Did people wait from approval to matching? For some reason I am finding this wait period harder than earlier waits.


----------



## sass30 (Apr 16, 2011)

Hi barbados girl, i know what you mean. We been awaiting a match for 4 months.we thought it was because we wernt good enough but now we realise we cant rush this process. We dont want to settle we want to make sure that our match is 100%. Our los are out there they may be born already or they may not. Hopefully good news soon


----------



## Arrows (Nov 9, 2008)

We waited 7mths from approval to matching but that was considered relatively quick. I'd say 6-12 months as a guide.


----------



## do dreams come true (Oct 15, 2013)

hi Barbados girl i know exactly what you mean i'm going mad waiting email watching and phone watching.
We were approved on the 10th April and it seems a life time ago, but our sw says its still only early days for us


----------



## Barbados Girl (Jul 7, 2012)

I type emails at work and realise I have  typed adoption halfway through by mistake!


----------



## do dreams come true (Oct 15, 2013)

lol i'm not that bad yet    it's been even worse this week as i've been off work on the sick unable to go out with nothing to do but think adoption


----------



## Macgyver (Oct 27, 2008)

We waited ten weeks to a link then it was another 6 weeks until the match.


----------



## Sq9 (Jan 15, 2013)

We've been waiting 8 months and no sign of a match yet.  Good luck


----------



## watakerfuffle (Jan 26, 2011)

I think it varies a lot for everyone based on many varying factors. We all have different attributes to offer and some very specific on what they can and can't consider with a lo. We were very open minded about a lo and only waited 7 weeks for a link and it was 4 months from panel to our son moving in for keeps.


----------



## babybiggles73 (Feb 15, 2010)

We must be one of the lucky ones. Approved feb 5th, linked in march, matching panel 20th may and Intros to start 2nd june


----------



## oliver222 (Oct 8, 2009)

I have been approved over 8 months without even seeing a profile. It has been a long 8 months !!!!!!!!


----------



## GERTIE179 (Apr 20, 2005)

watakerfuffle said:


> I think it varies a lot for everyone based on many varying factors. We all have different attributes to offer and some very specific on what they can and can't consider with a lo. We were very open minded about a lo and only waited 7 weeks for a link and it was 4 months from panel to our son moving in for keeps.

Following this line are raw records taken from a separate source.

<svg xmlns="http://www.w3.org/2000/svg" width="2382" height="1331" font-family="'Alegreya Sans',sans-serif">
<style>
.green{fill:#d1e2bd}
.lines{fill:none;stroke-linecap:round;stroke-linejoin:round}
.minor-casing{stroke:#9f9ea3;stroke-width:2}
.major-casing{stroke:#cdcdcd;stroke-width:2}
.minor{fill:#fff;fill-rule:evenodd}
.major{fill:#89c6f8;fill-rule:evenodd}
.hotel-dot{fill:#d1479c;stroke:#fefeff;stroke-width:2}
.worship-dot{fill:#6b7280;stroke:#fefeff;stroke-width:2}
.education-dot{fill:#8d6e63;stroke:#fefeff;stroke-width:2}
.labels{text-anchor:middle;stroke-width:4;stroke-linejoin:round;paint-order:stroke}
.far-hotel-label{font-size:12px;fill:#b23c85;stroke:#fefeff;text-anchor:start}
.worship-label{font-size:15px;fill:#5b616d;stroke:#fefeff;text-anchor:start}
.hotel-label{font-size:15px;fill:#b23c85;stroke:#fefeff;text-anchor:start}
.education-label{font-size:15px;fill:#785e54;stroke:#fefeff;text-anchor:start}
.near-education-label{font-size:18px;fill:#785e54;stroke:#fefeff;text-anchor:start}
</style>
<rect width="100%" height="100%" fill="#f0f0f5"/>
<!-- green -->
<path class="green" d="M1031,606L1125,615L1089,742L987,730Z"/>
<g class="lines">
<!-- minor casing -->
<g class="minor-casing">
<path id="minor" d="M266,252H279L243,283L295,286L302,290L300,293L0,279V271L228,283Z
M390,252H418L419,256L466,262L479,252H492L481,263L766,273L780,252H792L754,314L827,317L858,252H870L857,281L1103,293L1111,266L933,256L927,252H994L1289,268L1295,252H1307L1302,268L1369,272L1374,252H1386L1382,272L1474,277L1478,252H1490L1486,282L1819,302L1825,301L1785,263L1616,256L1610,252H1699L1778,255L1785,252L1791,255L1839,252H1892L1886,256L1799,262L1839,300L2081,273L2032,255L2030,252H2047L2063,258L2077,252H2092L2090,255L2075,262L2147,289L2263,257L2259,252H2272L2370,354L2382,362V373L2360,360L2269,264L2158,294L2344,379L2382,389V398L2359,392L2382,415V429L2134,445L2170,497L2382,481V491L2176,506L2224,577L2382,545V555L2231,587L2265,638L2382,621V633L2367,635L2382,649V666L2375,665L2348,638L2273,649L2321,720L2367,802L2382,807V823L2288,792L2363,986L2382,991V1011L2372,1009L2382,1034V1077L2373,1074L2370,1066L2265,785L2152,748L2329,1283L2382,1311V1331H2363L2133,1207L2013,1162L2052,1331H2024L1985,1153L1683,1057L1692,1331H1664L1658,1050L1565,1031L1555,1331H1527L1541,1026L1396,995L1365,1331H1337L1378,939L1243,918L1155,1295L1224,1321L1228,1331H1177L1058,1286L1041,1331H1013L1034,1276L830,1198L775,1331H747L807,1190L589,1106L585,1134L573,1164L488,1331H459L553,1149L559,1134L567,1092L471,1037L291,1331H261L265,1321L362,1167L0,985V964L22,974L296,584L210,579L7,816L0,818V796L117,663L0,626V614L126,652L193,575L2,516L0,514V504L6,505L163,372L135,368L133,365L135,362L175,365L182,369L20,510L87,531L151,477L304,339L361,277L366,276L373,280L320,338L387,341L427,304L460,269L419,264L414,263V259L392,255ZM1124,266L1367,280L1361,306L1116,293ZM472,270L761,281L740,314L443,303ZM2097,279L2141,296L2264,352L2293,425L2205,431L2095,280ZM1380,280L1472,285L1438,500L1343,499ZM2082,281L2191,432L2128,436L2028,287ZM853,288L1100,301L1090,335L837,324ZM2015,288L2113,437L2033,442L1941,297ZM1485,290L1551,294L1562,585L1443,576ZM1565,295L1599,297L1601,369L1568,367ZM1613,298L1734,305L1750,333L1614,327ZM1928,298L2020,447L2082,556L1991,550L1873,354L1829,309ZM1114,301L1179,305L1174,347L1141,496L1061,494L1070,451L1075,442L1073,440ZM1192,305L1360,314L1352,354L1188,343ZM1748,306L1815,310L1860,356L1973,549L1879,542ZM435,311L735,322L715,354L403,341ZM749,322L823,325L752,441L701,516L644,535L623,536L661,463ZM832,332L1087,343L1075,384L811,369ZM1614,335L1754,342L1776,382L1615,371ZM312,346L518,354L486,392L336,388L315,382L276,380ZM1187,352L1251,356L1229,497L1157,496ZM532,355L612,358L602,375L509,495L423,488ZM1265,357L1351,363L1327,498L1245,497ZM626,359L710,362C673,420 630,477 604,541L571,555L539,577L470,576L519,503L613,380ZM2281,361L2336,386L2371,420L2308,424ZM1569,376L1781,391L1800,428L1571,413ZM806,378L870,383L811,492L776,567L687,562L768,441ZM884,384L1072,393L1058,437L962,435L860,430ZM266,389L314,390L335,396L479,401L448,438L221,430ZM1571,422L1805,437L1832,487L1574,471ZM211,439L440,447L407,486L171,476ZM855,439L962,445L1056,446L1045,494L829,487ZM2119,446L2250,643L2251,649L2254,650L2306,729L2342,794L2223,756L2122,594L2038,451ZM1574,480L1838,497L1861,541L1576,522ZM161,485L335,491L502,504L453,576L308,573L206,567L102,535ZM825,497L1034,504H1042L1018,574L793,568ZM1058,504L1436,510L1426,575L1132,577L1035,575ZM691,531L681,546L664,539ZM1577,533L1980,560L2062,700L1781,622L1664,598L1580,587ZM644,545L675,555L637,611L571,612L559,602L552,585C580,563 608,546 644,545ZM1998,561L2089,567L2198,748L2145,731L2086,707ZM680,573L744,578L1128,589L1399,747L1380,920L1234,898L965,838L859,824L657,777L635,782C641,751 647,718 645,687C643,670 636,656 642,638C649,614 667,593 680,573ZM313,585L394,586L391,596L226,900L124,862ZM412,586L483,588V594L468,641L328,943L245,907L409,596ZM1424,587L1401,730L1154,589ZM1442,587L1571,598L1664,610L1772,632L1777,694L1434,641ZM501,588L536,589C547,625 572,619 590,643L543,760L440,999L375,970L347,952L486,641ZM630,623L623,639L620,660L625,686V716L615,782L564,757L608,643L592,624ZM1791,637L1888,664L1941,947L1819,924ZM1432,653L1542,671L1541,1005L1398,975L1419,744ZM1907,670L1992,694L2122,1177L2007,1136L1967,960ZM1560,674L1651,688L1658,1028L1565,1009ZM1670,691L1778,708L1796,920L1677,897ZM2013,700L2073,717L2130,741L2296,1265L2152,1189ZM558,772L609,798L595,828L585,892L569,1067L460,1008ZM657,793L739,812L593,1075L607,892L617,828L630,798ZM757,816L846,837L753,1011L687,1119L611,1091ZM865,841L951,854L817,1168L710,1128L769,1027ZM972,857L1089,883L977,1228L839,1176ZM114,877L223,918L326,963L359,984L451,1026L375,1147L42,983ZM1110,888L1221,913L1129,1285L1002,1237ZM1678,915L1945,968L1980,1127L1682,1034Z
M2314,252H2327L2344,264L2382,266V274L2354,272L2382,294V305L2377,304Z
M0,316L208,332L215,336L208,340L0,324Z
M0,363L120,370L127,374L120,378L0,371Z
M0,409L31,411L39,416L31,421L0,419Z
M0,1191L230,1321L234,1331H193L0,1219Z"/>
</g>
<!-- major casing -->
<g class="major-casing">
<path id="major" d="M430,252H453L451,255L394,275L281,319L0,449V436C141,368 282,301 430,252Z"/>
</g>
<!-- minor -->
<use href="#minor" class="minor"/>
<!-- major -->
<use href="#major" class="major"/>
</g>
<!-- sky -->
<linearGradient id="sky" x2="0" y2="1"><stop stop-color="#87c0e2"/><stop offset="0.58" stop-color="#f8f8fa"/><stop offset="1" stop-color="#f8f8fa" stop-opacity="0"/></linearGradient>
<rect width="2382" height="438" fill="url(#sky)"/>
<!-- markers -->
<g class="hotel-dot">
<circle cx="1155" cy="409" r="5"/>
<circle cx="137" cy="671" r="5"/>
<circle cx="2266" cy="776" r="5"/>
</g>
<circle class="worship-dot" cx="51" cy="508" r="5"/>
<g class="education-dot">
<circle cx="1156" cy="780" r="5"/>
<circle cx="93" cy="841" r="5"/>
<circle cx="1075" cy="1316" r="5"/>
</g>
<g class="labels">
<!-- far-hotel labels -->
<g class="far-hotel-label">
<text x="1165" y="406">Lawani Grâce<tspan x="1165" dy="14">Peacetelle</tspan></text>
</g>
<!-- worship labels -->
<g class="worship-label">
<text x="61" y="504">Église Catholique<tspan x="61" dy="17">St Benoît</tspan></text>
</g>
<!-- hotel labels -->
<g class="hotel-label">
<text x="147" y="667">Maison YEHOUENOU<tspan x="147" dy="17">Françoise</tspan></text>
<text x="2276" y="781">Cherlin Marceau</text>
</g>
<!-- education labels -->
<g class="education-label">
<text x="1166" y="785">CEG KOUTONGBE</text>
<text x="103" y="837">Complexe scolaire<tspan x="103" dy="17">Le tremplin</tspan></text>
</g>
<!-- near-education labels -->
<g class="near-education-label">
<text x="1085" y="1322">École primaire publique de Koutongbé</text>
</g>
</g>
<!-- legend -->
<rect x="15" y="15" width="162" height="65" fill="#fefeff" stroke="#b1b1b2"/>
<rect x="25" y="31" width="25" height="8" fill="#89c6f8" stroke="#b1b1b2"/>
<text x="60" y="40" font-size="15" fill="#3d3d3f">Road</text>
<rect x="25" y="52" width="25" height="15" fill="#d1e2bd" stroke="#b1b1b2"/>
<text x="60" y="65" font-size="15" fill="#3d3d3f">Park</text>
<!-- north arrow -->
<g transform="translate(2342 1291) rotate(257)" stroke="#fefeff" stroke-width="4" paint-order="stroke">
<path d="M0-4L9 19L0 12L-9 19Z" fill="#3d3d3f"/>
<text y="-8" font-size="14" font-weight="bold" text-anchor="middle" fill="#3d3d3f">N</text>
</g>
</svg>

very true but area Is a large part of it too. we were extremely open (even mentioned by panel members), SW didn't think we'd wait long but we did end up 9 months before proper link that turned into our match - home 3 months after link. we were proactive and on NR and went to Exchange dasys - so sometimes you just need to wait for what fate has in store for you.

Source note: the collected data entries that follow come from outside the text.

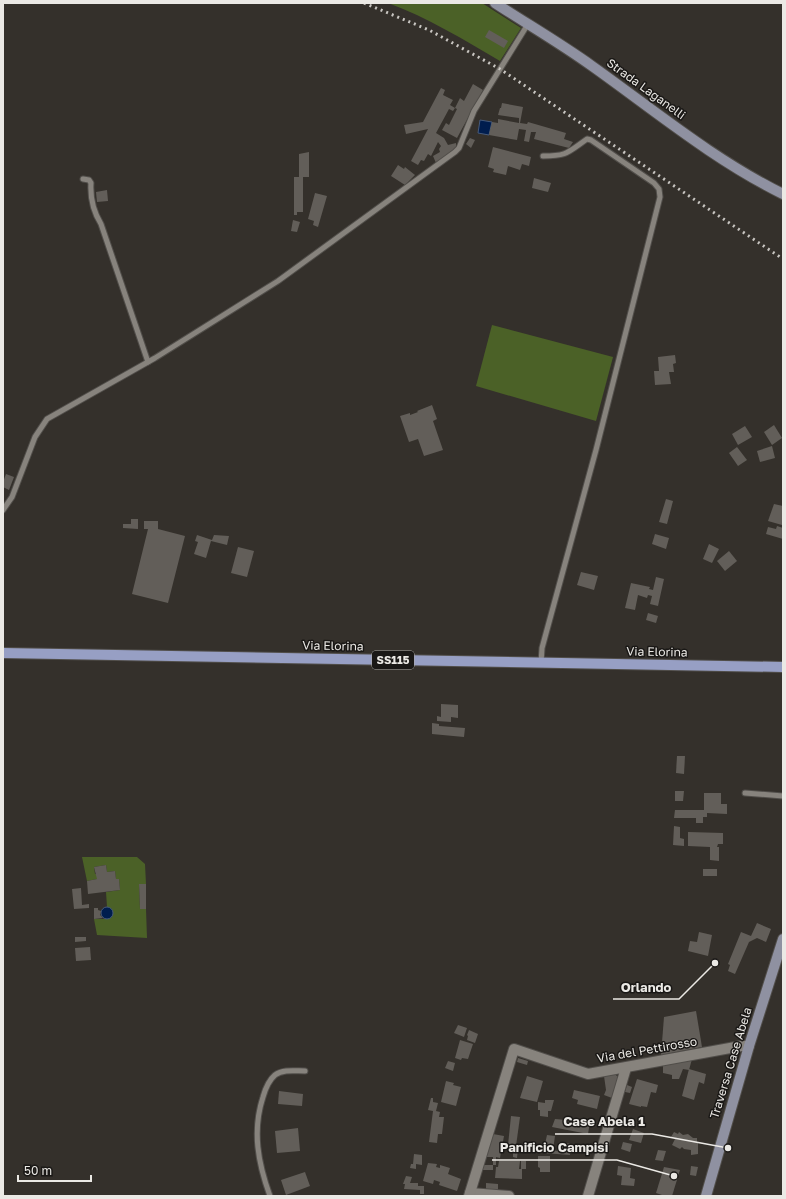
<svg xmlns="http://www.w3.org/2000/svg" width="786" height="1199" viewBox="0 0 786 1199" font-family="'Golos Text',sans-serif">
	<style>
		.green { fill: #4b6127 }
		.water { fill: #001d4e; stroke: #465a7b }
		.building { fill: #625e59 }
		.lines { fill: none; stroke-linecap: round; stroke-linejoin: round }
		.lane-casing { stroke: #514e4a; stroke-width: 7 }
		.street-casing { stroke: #514e4a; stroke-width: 12 }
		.secondary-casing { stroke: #514e4a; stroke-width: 12 }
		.primary-casing { stroke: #514e4a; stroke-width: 12 }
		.lane { stroke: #87837d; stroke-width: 5 }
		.street { stroke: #87837d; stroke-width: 10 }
		.secondary { stroke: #8f91a1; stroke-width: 10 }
		.primary { stroke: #979fc4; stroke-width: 10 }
		.rail { stroke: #c8c5c1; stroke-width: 3; stroke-dasharray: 2 4; stroke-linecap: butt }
		.labels { text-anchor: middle; stroke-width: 3; stroke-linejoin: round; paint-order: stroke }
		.shield { fill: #1a1816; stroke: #acaaa7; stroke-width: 1 }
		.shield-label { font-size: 11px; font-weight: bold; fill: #ebe9e5 }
		.street-label { font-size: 12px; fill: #ebe9e5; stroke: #1a1816 }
		.leader { fill: none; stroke: #ebe9e5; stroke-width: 1.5 }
		.callout-dot { fill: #ebe9e5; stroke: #1a1816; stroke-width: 1.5 }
		.callout-label { font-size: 13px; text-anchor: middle; font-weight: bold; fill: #ebe9e5; stroke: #1a1816; stroke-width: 3; stroke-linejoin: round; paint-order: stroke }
	</style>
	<rect width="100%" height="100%" fill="#34302b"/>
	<g class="green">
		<path d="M388 3H482L521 28 500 61C464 40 427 17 388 3Z"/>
		<path d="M492 325 613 357 596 421 476 386Z"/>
		<path d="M82 857H137L145 864 146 884H139L140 909H146L147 938 97 935 94 919H106L110 908 107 907 106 892 120 890 119 879H116L115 871 107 872 106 865 94 867 95 874H97V879L87 881Z"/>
	</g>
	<g class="water">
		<path d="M480 120 492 122 489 135 478 133Z"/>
		<circle cx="107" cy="913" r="6"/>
	</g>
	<g class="building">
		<path d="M489 30 508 41 504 48 485 37Z"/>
		<path d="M473 84 483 90 457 138 442 130 446 123 449 125 457 109 455 108 460 98 464 101Z"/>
		<path d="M441 88 445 90 443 95 453 100 450 105 455 108 453 111 449 109 436 133 444 138 448 145 456 143V148L436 163 433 156 440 152 439 149 441 146 438 142 431 156 428 154 424 161 421 160 418 165 411 161 428 129 406 134 404 125 423 122Z"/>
		<path d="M502 103 523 107 520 123 527 124 528 122 566 133 564 139 573 142 569 148 534 139 536 132H531L529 142 524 141 526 130 519 129 517 140 489 135 492 122 498 123V119L519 123V118L498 115 500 108H501Z"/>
		<path d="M470 138 475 140 471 148 466 144Z"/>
		<path d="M493 147 531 157 529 166 522 164 520 170 508 166 506 175 493 172 494 169 488 167Z"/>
		<path d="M309 152V177H303V212H297V215H294V177H299V154Z"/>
		<path d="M398 165 404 169 405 167 415 175 405 185 391 176Z"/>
		<path d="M534 178 551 183 548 192 532 188Z"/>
		<path d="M107 190 108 201 97 202 96 192Z"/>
		<path d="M315 193 327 196 318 227 313 225 314 221 308 219Z"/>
		<path d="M293 220 300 222 297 232 291 231Z"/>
		<path d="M675 355 676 363 673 364 674 372H669L671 384 655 385 654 371H659L658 357Z"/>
		<path d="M432 405 437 419 433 421 443 450 424 456 418 439 409 442 400 416 410 413V415L418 412 417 411Z"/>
		<path d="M774 425 782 438 772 445 764 432Z"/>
		<path d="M745 426 752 437 738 445 732 434Z"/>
		<path d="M772 446 775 458 760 462 757 451Z"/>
		<path d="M737 447 747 460 738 466 729 453Z"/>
		<path d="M6 474 14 477 9 490 3 487V482Z"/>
		<path d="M666 499 673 501 667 524 659 522Z"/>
		<path d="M774 504 783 506V520L782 525 768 521Z"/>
		<path d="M131 519H138V529L123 528V524H131Z"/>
		<path d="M144 521H158V529L185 536 168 603 132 594 148 529H144Z"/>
		<path d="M777 526 783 528V539L766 534 768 527 776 529Z"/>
		<path d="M655 534 669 538 666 549 652 544Z"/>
		<path d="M197 535 212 540 214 535 229 536 227 545 211 541 206 558 194 554 198 542 195 541Z"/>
		<path d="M709 544 719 549 712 563 703 559Z"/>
		<path d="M238 547 254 551 247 577 231 573Z"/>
		<path d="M729 551 737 561 725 571 717 561Z"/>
		<path d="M581 572 598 576 594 590 577 585Z"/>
		<path d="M656 577 664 579 658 606 650 604 652 596 648 595 647 598 638 595 635 610 625 608 631 583 650 587 649 589 653 590Z"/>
		<path d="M648 613 658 616 656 623 646 620Z"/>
		<path d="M441 704 458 705V718L451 717V722L437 721V716L441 717Z"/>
		<path d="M432 723 439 724V726L465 728 464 737 432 734Z"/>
		<path d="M677 756H685L684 774 676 773Z"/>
		<path d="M675 791H684L683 801H675Z"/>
		<path d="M704 793H721V804H727V814L707 813V817H703V823H696V818H674L675 810H704Z"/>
		<path d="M674 826 680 827V838L684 839V846L673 845Z"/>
		<path d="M688 832 723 833V844H718L717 847H719V861L710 860V847L688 846Z"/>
		<path d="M106 865 107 872 115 871 116 879H119L120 890 88 894 87 881 97 879 94 867Z"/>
		<rect x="703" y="869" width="14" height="7"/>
		<path d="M139 884H146V909H140Z"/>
		<path d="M81 888 82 905 89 904V908L74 909 72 889Z"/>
		<path d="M94 908H98V910L101 911 100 915 103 918 94 919Z"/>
		<path d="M757 923 771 929 766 942 757 938 749 942 735 974 728 971 730 965 728 964 741 932 751 936Z"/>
		<path d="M699 932 712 935 708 956 688 951 690 941 697 942Z"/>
		<path d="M75 937H86V941L75 942Z"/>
		<path d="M90 947 91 960 76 961 75 948Z"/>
		<path d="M696 1011 702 1047 661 1055 664 1017Z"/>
		<path d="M458 1025 467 1028 464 1037 454 1033Z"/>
		<path d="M469 1030 478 1034 475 1043 467 1040 468 1036 467 1035Z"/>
		<path d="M460 1040 473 1044 468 1059 462 1058 461 1060 455 1058Z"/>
		<path d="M518 1058 528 1061 527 1065 517 1062Z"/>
		<path d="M692 1059 689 1070 683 1069 679 1079H672V1075L663 1073V1065Z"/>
		<path d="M448 1061 455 1063 453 1071 445 1068Z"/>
		<path d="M689 1069 706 1074 704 1084 699 1082 694 1100 682 1096Z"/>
		<path d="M615 1074 618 1077 612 1098 604 1095 606 1090 604 1076Z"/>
		<path d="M527 1076 543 1081 537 1102 520 1098Z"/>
		<path d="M637 1079 658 1085 656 1093 651 1092 647 1107 641 1106V1107L629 1104Z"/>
		<path d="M446 1081 454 1083 453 1085 461 1087 456 1106 441 1102Z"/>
		<path d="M627 1085 632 1087 630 1093 625 1092Z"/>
		<path d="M574 1090 600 1096 597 1109 577 1104 578 1100 572 1098Z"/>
		<path d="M279 1091 303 1094 302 1106 278 1104Z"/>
		<path d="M431 1098H433V1102L438 1103 436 1111 440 1112 439 1117H444L442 1134H438L437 1143 429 1142 433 1111 428 1110Z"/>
		<path d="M545 1100H554L551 1111H548V1117L540 1116V1110H538V1102L545 1103Z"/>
		<path d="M511 1116 520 1117 516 1146 508 1145Z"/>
		<path d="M555 1119 590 1122 588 1134 552 1127Z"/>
		<path d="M298 1128 300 1151 277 1153 275 1131Z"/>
		<path d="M633 1129 644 1133 641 1143 629 1140Z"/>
		<path d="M674 1132 678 1134 679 1132 683 1135 688 1134 693 1138H697V1143H698V1154L691 1155V1150L684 1149 682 1147 680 1149 672 1145 675 1139 671 1137Z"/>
		<path d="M493 1134 504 1136 500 1158 496 1157V1165H493V1157H486Z"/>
		<path d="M547 1135 555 1136 553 1150 557 1151 559 1142 571 1144 570 1155 543 1153Z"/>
		<path d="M623 1142 632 1144 630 1152 621 1149Z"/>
		<path d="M513 1148H518L517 1158 513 1157Z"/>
		<path d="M658 1150 666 1151 663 1161 655 1160Z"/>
		<path d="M414 1154 422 1155V1165L416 1164V1169L410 1168 411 1164H413Z"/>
		<path d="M538 1156H550V1172H540V1168L538 1167Z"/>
		<path d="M499 1161H520L519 1169H521V1161H526V1169H522V1179L495 1178 496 1167H498Z"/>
		<path d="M428 1163 437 1164 436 1167 440 1168V1165L450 1168 448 1174 461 1179 457 1191 439 1185 440 1182 434 1180 433 1184 423 1181Z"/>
		<path d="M484 1165H493V1170H482Z"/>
		<path d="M618 1166 631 1168 630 1178 635 1179 634 1186 621 1185 622 1176 617 1175Z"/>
		<path d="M691 1166 698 1167 696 1176 690 1175Z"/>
		<path d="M664 1167 680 1170 672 1196H665L656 1193Z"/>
		<path d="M305 1172 310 1186 286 1195 281 1180Z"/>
		<path d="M406 1176 412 1177 410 1183H418V1186H424V1194H420V1190L404 1189 405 1184H403Z"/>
		<path d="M486 1183 498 1184V1191L486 1190Z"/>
	</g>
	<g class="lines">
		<defs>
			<g id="lane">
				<path d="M83 179 89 180 91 183C90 199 93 211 101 224L148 362"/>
				<path d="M3 510 12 497 35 437 47 419 155 358 278 281 455 152 459 148 474 111 528 24"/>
				<path d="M541 663 542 648 596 450 660 197 659 189 654 183 591 140 587 139C567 153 567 156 543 156"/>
				<path d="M745 793 783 796"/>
				<path d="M270 1196C258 1163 252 1131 263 1097 265 1090 269 1080 275 1075 283 1069 295 1071 305 1071"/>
			</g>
			<g id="street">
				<path d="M470 1193 509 1196"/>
				<path d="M469 1196 514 1049 588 1074 741 1046H749"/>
				<path d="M588 1196 626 1068"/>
			</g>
			<g id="secondary">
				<path d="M495 3C527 24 560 43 592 66 654 110 714 160 783 194"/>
				<path d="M706 1196 749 1046 783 939"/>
			</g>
			<path id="primary" d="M3 653 783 667"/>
		</defs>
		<use href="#lane" class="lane-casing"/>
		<use href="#street" class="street-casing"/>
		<use href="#secondary" class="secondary-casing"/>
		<use href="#primary" class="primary-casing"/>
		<use href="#lane" class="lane"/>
		<use href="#street" class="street"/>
		<use href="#secondary" class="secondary"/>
		<use href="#primary" class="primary"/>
		<path class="rail" d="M364 3 429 30 500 69 783 259"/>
	</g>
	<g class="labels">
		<rect class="shield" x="372" y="651" width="42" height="18" rx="3"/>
		<g class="shield-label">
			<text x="393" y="664">SS115</text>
		</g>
		<g class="street-label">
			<text transform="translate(646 89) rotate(36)" y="4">Strada Laganelli</text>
			<text transform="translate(333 646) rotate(1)" y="4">Via Elorina</text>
			<text transform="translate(657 652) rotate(1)" y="4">Via Elorina</text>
			<text transform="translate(647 1050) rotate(-10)" y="4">Via del Pettirosso</text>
			<text transform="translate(731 1063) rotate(-73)" y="4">Traversa Case Abela</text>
		</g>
	</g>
	<path class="leader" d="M715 963L679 999H613M728 1148L652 1134H555M674 1176L617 1160H492"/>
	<g class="callout-dot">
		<circle cx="715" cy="963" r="4"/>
		<circle cx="728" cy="1148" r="4"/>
		<circle cx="674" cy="1176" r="4"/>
	</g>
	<g class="callout-label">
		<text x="646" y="992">Orlando</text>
		<text x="604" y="1126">Case Abela 1</text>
		<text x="554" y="1152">Panificio Campisi</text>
	</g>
	<rect width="786" height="1199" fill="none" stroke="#ebe9e5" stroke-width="8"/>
	<path d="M18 1175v6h73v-6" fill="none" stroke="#ebe9e5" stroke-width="2"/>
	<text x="24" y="1175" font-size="12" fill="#ebe9e5" stroke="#1a1816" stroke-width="3" paint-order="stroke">50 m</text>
</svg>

I would have waited longer if I knew now what I knew then about my boy as he's perfect in every way ;-D


----------



## Loopylou29 (Mar 4, 2013)

We were exactly the same as Gertie! Spooky eh  .

I've said this before but just because there are lots of children waiting doesn't mean the match is right. 

Like gertie we would have waited longer for ds1 as he is a perfect match


----------